J'attirerai maintenant votre attention en dernier lieu sur deux autres questions dont l'une est liée non pas à l'innocuité des médicaments, mais à leur efficacité. Lorsqu'un nouveau médicament est mis en marché, plusieurs autres médicaments le sont souvent aussi peu après. Ces médicaments prétendent parfois produire moins de réactions indésirables; il peut aussi s'agir de succédanés. Les provinces doivent décider si elles rembourseront ces médicaments sans pourtant disposer de renseignements comparatifs sur leur efficacité; elles ne peuvent du moins pas obtenir ces données du Réseau sur l'innocuité et l'efficacité des médicaments. Les provinces doivent prendre des décisions relatives au remboursement des médicaments sans disposer d'un mécanisme d'évaluation rigoureux. Cela ne leur facilite pas la tâche.

Il y a bien le Programme commun d'évaluation des médicaments.
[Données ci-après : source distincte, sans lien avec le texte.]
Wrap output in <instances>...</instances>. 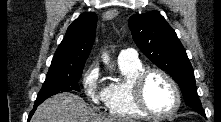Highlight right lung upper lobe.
I'll return each mask as SVG.
<instances>
[{
  "instance_id": "right-lung-upper-lobe-1",
  "label": "right lung upper lobe",
  "mask_w": 221,
  "mask_h": 122,
  "mask_svg": "<svg viewBox=\"0 0 221 122\" xmlns=\"http://www.w3.org/2000/svg\"><path fill=\"white\" fill-rule=\"evenodd\" d=\"M97 15L85 13L68 27L66 35L58 46L51 65L77 66L88 58L96 31Z\"/></svg>"
}]
</instances>
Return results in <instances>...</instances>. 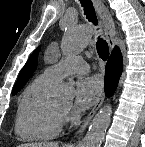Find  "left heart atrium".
<instances>
[{"mask_svg":"<svg viewBox=\"0 0 145 147\" xmlns=\"http://www.w3.org/2000/svg\"><path fill=\"white\" fill-rule=\"evenodd\" d=\"M102 93V81L97 76L85 77L76 86V100L74 110L82 112L90 108Z\"/></svg>","mask_w":145,"mask_h":147,"instance_id":"39dd6f15","label":"left heart atrium"}]
</instances>
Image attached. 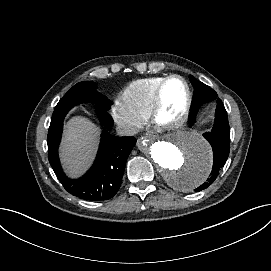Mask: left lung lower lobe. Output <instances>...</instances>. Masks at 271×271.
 Masks as SVG:
<instances>
[{"label":"left lung lower lobe","mask_w":271,"mask_h":271,"mask_svg":"<svg viewBox=\"0 0 271 271\" xmlns=\"http://www.w3.org/2000/svg\"><path fill=\"white\" fill-rule=\"evenodd\" d=\"M196 112L190 114V126L193 125L196 118ZM204 138L210 143L213 149V168L210 177L199 186L196 191H201L210 186L219 175L220 170L225 165L230 150V127L227 112L221 101L217 99L215 111V123L211 132L203 134Z\"/></svg>","instance_id":"0a47b994"}]
</instances>
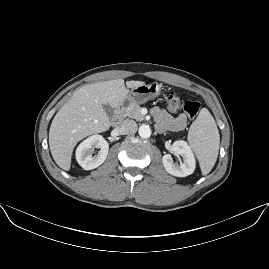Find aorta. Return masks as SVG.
<instances>
[{
  "mask_svg": "<svg viewBox=\"0 0 269 269\" xmlns=\"http://www.w3.org/2000/svg\"><path fill=\"white\" fill-rule=\"evenodd\" d=\"M139 135L142 138H149L151 136V129L148 125H141L139 127Z\"/></svg>",
  "mask_w": 269,
  "mask_h": 269,
  "instance_id": "762f6f07",
  "label": "aorta"
}]
</instances>
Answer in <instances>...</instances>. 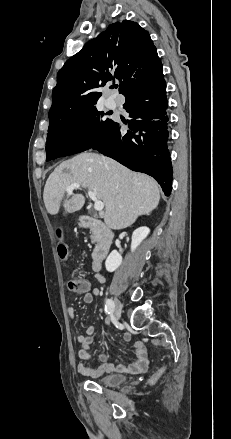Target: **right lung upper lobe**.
<instances>
[{
  "instance_id": "cb5924a9",
  "label": "right lung upper lobe",
  "mask_w": 231,
  "mask_h": 439,
  "mask_svg": "<svg viewBox=\"0 0 231 439\" xmlns=\"http://www.w3.org/2000/svg\"><path fill=\"white\" fill-rule=\"evenodd\" d=\"M163 76V67L149 33L123 20L89 41L59 70L52 91L50 123L95 107L97 88L118 79L125 97Z\"/></svg>"
}]
</instances>
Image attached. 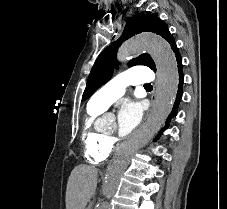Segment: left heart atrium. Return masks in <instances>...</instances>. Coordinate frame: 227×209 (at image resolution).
Returning a JSON list of instances; mask_svg holds the SVG:
<instances>
[{
	"label": "left heart atrium",
	"mask_w": 227,
	"mask_h": 209,
	"mask_svg": "<svg viewBox=\"0 0 227 209\" xmlns=\"http://www.w3.org/2000/svg\"><path fill=\"white\" fill-rule=\"evenodd\" d=\"M143 114L142 105L134 100L121 103L118 112L119 130L122 135L130 134L140 123Z\"/></svg>",
	"instance_id": "1"
}]
</instances>
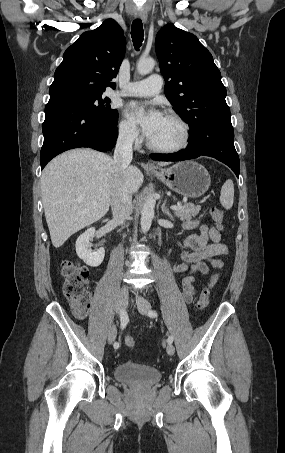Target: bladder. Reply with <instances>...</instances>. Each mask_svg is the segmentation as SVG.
I'll return each mask as SVG.
<instances>
[{"mask_svg": "<svg viewBox=\"0 0 285 453\" xmlns=\"http://www.w3.org/2000/svg\"><path fill=\"white\" fill-rule=\"evenodd\" d=\"M114 375L117 380L135 386H151L161 379L158 369L131 362L116 366Z\"/></svg>", "mask_w": 285, "mask_h": 453, "instance_id": "bladder-1", "label": "bladder"}]
</instances>
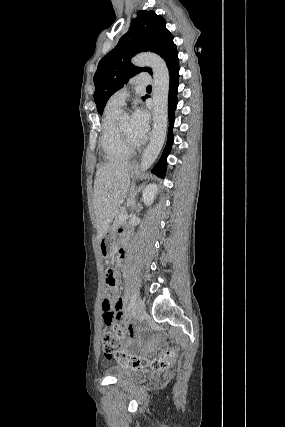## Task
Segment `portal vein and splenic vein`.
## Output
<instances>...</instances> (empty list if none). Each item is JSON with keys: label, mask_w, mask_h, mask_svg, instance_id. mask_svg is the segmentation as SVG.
<instances>
[{"label": "portal vein and splenic vein", "mask_w": 285, "mask_h": 427, "mask_svg": "<svg viewBox=\"0 0 285 427\" xmlns=\"http://www.w3.org/2000/svg\"><path fill=\"white\" fill-rule=\"evenodd\" d=\"M128 218V214L127 213H124L122 216H121V220H126Z\"/></svg>", "instance_id": "1"}]
</instances>
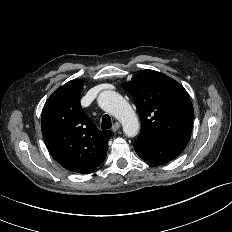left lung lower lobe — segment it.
I'll list each match as a JSON object with an SVG mask.
<instances>
[{
	"label": "left lung lower lobe",
	"mask_w": 232,
	"mask_h": 232,
	"mask_svg": "<svg viewBox=\"0 0 232 232\" xmlns=\"http://www.w3.org/2000/svg\"><path fill=\"white\" fill-rule=\"evenodd\" d=\"M188 140L166 139L158 141L135 140L136 153L145 161L153 164H165L178 157L185 149Z\"/></svg>",
	"instance_id": "obj_1"
}]
</instances>
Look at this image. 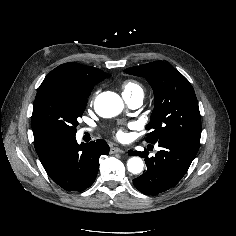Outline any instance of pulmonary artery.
Returning a JSON list of instances; mask_svg holds the SVG:
<instances>
[{
	"label": "pulmonary artery",
	"instance_id": "pulmonary-artery-1",
	"mask_svg": "<svg viewBox=\"0 0 236 236\" xmlns=\"http://www.w3.org/2000/svg\"><path fill=\"white\" fill-rule=\"evenodd\" d=\"M124 99L131 108H138L142 105L143 95H136V96H132V97L124 96ZM85 131L89 132L90 129L82 130L81 134H83Z\"/></svg>",
	"mask_w": 236,
	"mask_h": 236
}]
</instances>
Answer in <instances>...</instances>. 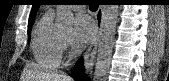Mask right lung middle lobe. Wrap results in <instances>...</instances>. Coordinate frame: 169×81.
I'll use <instances>...</instances> for the list:
<instances>
[{
	"label": "right lung middle lobe",
	"mask_w": 169,
	"mask_h": 81,
	"mask_svg": "<svg viewBox=\"0 0 169 81\" xmlns=\"http://www.w3.org/2000/svg\"><path fill=\"white\" fill-rule=\"evenodd\" d=\"M33 23H34V22H30V23H28V27H29V29H28V34H30V31H31V26L33 25Z\"/></svg>",
	"instance_id": "right-lung-middle-lobe-1"
}]
</instances>
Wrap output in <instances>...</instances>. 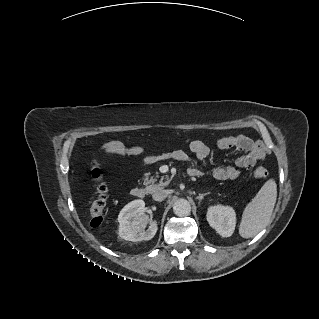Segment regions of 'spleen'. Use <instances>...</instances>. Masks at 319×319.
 Masks as SVG:
<instances>
[{
	"instance_id": "spleen-1",
	"label": "spleen",
	"mask_w": 319,
	"mask_h": 319,
	"mask_svg": "<svg viewBox=\"0 0 319 319\" xmlns=\"http://www.w3.org/2000/svg\"><path fill=\"white\" fill-rule=\"evenodd\" d=\"M277 199V184L270 179L264 183L256 196L249 202L242 214L239 235L251 238L269 223Z\"/></svg>"
}]
</instances>
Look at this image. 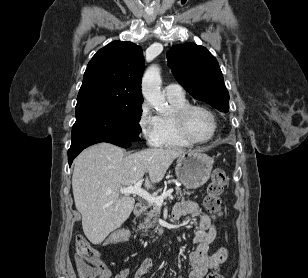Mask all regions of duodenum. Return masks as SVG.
Returning a JSON list of instances; mask_svg holds the SVG:
<instances>
[{"label": "duodenum", "mask_w": 308, "mask_h": 278, "mask_svg": "<svg viewBox=\"0 0 308 278\" xmlns=\"http://www.w3.org/2000/svg\"><path fill=\"white\" fill-rule=\"evenodd\" d=\"M144 206L142 204H138L135 208V214L139 215L142 213ZM173 216L175 217L174 213Z\"/></svg>", "instance_id": "1"}]
</instances>
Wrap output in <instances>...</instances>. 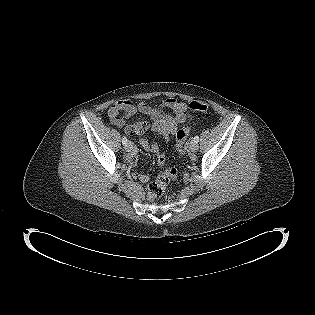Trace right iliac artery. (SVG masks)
I'll use <instances>...</instances> for the list:
<instances>
[{"mask_svg": "<svg viewBox=\"0 0 315 315\" xmlns=\"http://www.w3.org/2000/svg\"><path fill=\"white\" fill-rule=\"evenodd\" d=\"M127 138L125 137V136H123V138H122V143H123V145H126L127 144Z\"/></svg>", "mask_w": 315, "mask_h": 315, "instance_id": "right-iliac-artery-1", "label": "right iliac artery"}]
</instances>
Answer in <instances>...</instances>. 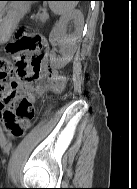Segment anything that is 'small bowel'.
I'll use <instances>...</instances> for the list:
<instances>
[{
    "label": "small bowel",
    "instance_id": "c3829d8e",
    "mask_svg": "<svg viewBox=\"0 0 137 189\" xmlns=\"http://www.w3.org/2000/svg\"><path fill=\"white\" fill-rule=\"evenodd\" d=\"M46 67V65H42L43 70ZM52 69V76L45 78L42 75L40 79L44 80L37 85L26 81L19 74L6 87L4 95L0 96V120L10 137H20L30 127L33 119L32 114L24 118L16 116L17 107L22 100L26 99L34 105L36 100L47 90H59L65 85V78L55 68Z\"/></svg>",
    "mask_w": 137,
    "mask_h": 189
}]
</instances>
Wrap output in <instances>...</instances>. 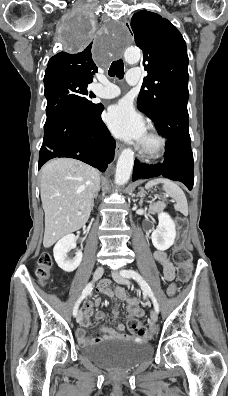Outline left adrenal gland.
<instances>
[{"mask_svg": "<svg viewBox=\"0 0 228 396\" xmlns=\"http://www.w3.org/2000/svg\"><path fill=\"white\" fill-rule=\"evenodd\" d=\"M137 197H140V202L143 201V198L145 197L144 189L140 188V192L137 194Z\"/></svg>", "mask_w": 228, "mask_h": 396, "instance_id": "1", "label": "left adrenal gland"}]
</instances>
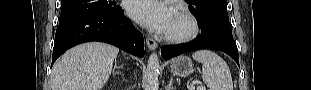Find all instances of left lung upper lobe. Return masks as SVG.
I'll list each match as a JSON object with an SVG mask.
<instances>
[{"mask_svg": "<svg viewBox=\"0 0 311 90\" xmlns=\"http://www.w3.org/2000/svg\"><path fill=\"white\" fill-rule=\"evenodd\" d=\"M190 11L200 22L202 32L232 36L227 14L226 0H187Z\"/></svg>", "mask_w": 311, "mask_h": 90, "instance_id": "1", "label": "left lung upper lobe"}]
</instances>
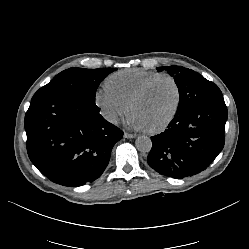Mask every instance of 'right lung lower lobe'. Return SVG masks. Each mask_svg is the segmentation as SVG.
Here are the masks:
<instances>
[{"label": "right lung lower lobe", "mask_w": 249, "mask_h": 249, "mask_svg": "<svg viewBox=\"0 0 249 249\" xmlns=\"http://www.w3.org/2000/svg\"><path fill=\"white\" fill-rule=\"evenodd\" d=\"M99 111L70 95L31 101L25 115L27 151L48 179L76 187L101 176L123 131Z\"/></svg>", "instance_id": "98d812e1"}]
</instances>
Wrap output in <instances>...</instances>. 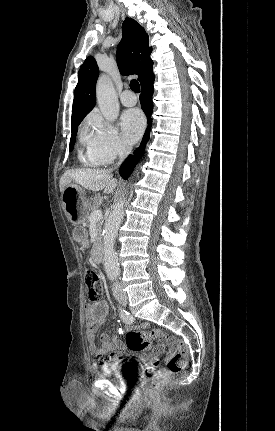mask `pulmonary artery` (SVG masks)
<instances>
[{"label": "pulmonary artery", "mask_w": 275, "mask_h": 431, "mask_svg": "<svg viewBox=\"0 0 275 431\" xmlns=\"http://www.w3.org/2000/svg\"><path fill=\"white\" fill-rule=\"evenodd\" d=\"M121 103L124 106H134L137 103V97L130 90H125L120 96Z\"/></svg>", "instance_id": "pulmonary-artery-1"}]
</instances>
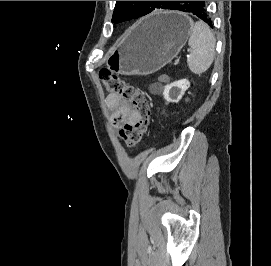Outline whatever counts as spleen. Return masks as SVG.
I'll list each match as a JSON object with an SVG mask.
<instances>
[{
	"mask_svg": "<svg viewBox=\"0 0 271 266\" xmlns=\"http://www.w3.org/2000/svg\"><path fill=\"white\" fill-rule=\"evenodd\" d=\"M216 40L208 25L198 21L192 25L188 40L191 52L187 57V65L191 72L201 75L213 63Z\"/></svg>",
	"mask_w": 271,
	"mask_h": 266,
	"instance_id": "1",
	"label": "spleen"
}]
</instances>
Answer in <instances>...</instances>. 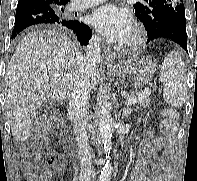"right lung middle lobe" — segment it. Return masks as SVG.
<instances>
[{
  "label": "right lung middle lobe",
  "mask_w": 197,
  "mask_h": 181,
  "mask_svg": "<svg viewBox=\"0 0 197 181\" xmlns=\"http://www.w3.org/2000/svg\"><path fill=\"white\" fill-rule=\"evenodd\" d=\"M54 8V10L60 14L62 16L64 10H63V6L62 5H57V6H52Z\"/></svg>",
  "instance_id": "obj_1"
}]
</instances>
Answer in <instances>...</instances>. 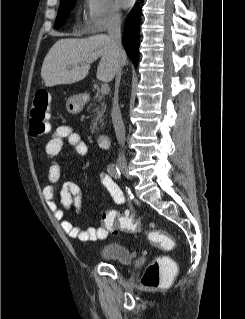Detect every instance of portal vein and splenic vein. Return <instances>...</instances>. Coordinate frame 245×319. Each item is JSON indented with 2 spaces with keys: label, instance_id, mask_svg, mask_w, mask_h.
<instances>
[{
  "label": "portal vein and splenic vein",
  "instance_id": "18ae733b",
  "mask_svg": "<svg viewBox=\"0 0 245 319\" xmlns=\"http://www.w3.org/2000/svg\"><path fill=\"white\" fill-rule=\"evenodd\" d=\"M109 90H110V88H109V85L107 83H104L101 85V94L102 95L108 94Z\"/></svg>",
  "mask_w": 245,
  "mask_h": 319
}]
</instances>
Nous essayons de prendre des décisions relatives au remboursement des médicaments en nous fondant sur les renseignements recueillis lors des essais, mais il nous faut une méthode qui nous permettra d'évaluer rigoureusement l'utilisation et l'efficacité des médicaments après leur mise en marché pour pouvoir conseiller à cet égard les provinces. Les provinces ont besoin de cette information pour assurer la viabilité de leur système de soins de santé. Les médicaments constituent une importante dépense de santé. Le coût des médicaments augmente de 15 p. 100 par année. Les provinces ont essayé par divers moyens d'exercer un contrôle sur ce facteur de coûts. Pour prendre des décisions éclairées, elles ont besoin de cette information.

À cela s'ajoute le fait que certains médicaments peuvent être efficaces dans certains sous-groupes et pas dans d'autres. Grâce à la médecine personnalisée, nous pourrons savoir à quelle population réserver certains médicaments. Ainsi, environ la moitié des antidépresseurs qui sont prescrits ne sont pas pris parce qu'ils causent des effets secondaires. C'est un véritable gaspillage. Une utilisation plus judicieuse de ces médicaments serait avantageuse.

Enfin, là où il y a défaillance complète dans tous les pays, c'est en ce qui touche la diffusion de l'information auprès des fournisseurs de services, des consommateurs de soins de santé, des patients eux-mêmes, des médecins et des pharmaciens. Nous sommes complètement incapables de transmettre aux fournisseurs de services l'information voulue sur les réactions indésirables et l'efficacité comparative des médicaments. Par conséquent, des médicaments continuent d'être prescrits alors que leur étiquetage est de type « boîte noire », c'est-à-dire que l'étiquette indique qu'un antipsychotique, pour prendre un exemple, peut entraîner la mort chez les personnes âgées.

Or, nous pourrions trouver des façons innovatrices de résoudre ce problème. C'est vraiment l'objectif que nous devrions nous fixer maintenant. Nul besoin de davantage de recherches. Le problème se situe au point de prestation des services, là où les médicaments sont prescrits et dispensés. Voilà où l'alerte doit être donnée, c'est-à-dire là où il est possible de modifier la décision qui a été prise.

Cette information doit aussi être communiquée aux consommateurs. À l'ère de l'informatique, nous pouvons faire mieux. D'autres pays se sont engagés dans cette voie et nous pouvons les imiter.

Je vous remercie d'avoir écouté cette tirade à effet thérapeutique.

Le président : J'ouvre maintenant la période des questions. Je voudrais rappeler à mes collègues que la question des emplois non conformes des médicaments fera l'objet d'une étude distincte. Nos témoins peuvent cependant nous donner des exemples de ce genre d'emploi dans le contexte de la surveillance après approbation. C'est cette question qui nous intéresse aujourd'hui. Nous voulons notamment établir dans quelle mesure nous parvenons à cerner les réactions indésirables aux médicaments dans ce contexte. La question des réactions indésirables fera aussi elle-même l'objet d'une étude distincte.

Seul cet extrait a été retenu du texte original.